Pre-heat the oven to 375 degrees.
Place the squash on a large baking sheet. Drizzle with 1½ teaspoons of olive oil and sprinkle with the ground cinnamon and a good pinch of kosher salt. Toss to combine, then arrange the squash in an even layer, making sure to leave a little bit of space between each cube. Roast for 25-30 minutes, stirring once halfway through the cooking time, until the squash is very tender. Remove from the oven and let cool slightly.
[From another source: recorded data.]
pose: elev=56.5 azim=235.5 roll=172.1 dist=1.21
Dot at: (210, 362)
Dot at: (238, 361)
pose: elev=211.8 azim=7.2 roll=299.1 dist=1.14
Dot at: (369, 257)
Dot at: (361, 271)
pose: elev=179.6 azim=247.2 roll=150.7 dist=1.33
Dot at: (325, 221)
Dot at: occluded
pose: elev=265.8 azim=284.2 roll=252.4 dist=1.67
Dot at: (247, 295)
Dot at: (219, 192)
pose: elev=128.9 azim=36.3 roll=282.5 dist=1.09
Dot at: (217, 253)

Meanwhile, prep the Brussels sprouts. Slice the sprouts in half lengthwise, and then slice them very thinly crosswise. Heat 1 teaspoon of olive oil in a medium skillet over medium-high heat. When the oil is hot and shimmering, add the sprouts in an even layer and cook, undisturbed, for 2-3 minutes so that they get a nice little char on the bottom. Add a pinch of salt and a little pepper (if you like) and cook for another 1-2 minutes, stirring periodically, just until tender. Stir in the lemon juice and cook for 1 minute more. Transfer the sprouts to a bowl and set aside.
Next, prep the crostini. Pre-heat the broiler on high. Arrange the baguette slices on a large baking sheet. Lightly brush both sides of each slice with the remaining 2 tablespoons of olive oil and sprinkle with a little salt. Place the bread under the broiler for 1-2 minutes on each side until lightly brown. (Pay close attention here, it is scarily easy to burn crostini.) Remove from the broiler and briefly set aside.
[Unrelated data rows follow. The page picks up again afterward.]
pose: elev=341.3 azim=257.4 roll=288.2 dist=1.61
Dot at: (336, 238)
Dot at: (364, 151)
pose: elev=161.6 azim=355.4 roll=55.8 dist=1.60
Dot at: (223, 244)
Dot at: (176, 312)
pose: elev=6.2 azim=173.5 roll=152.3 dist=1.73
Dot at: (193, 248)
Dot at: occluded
Transfer the cooked squash to the bowl of a food processor (or high-speed blender). Add the ricotta and process until very smooth. Taste and season with salt and pepper. (You can also add a ¼ teaspoon pure maple syrup here if you have a sweet tooth.)
Time to assemble the crostini! Spread each crostini with a generous dollop of butternut squash puree, then top with some shaved Brussels sprouts and a few pomegranate arils. Transfer to a serving plate or platter and serve.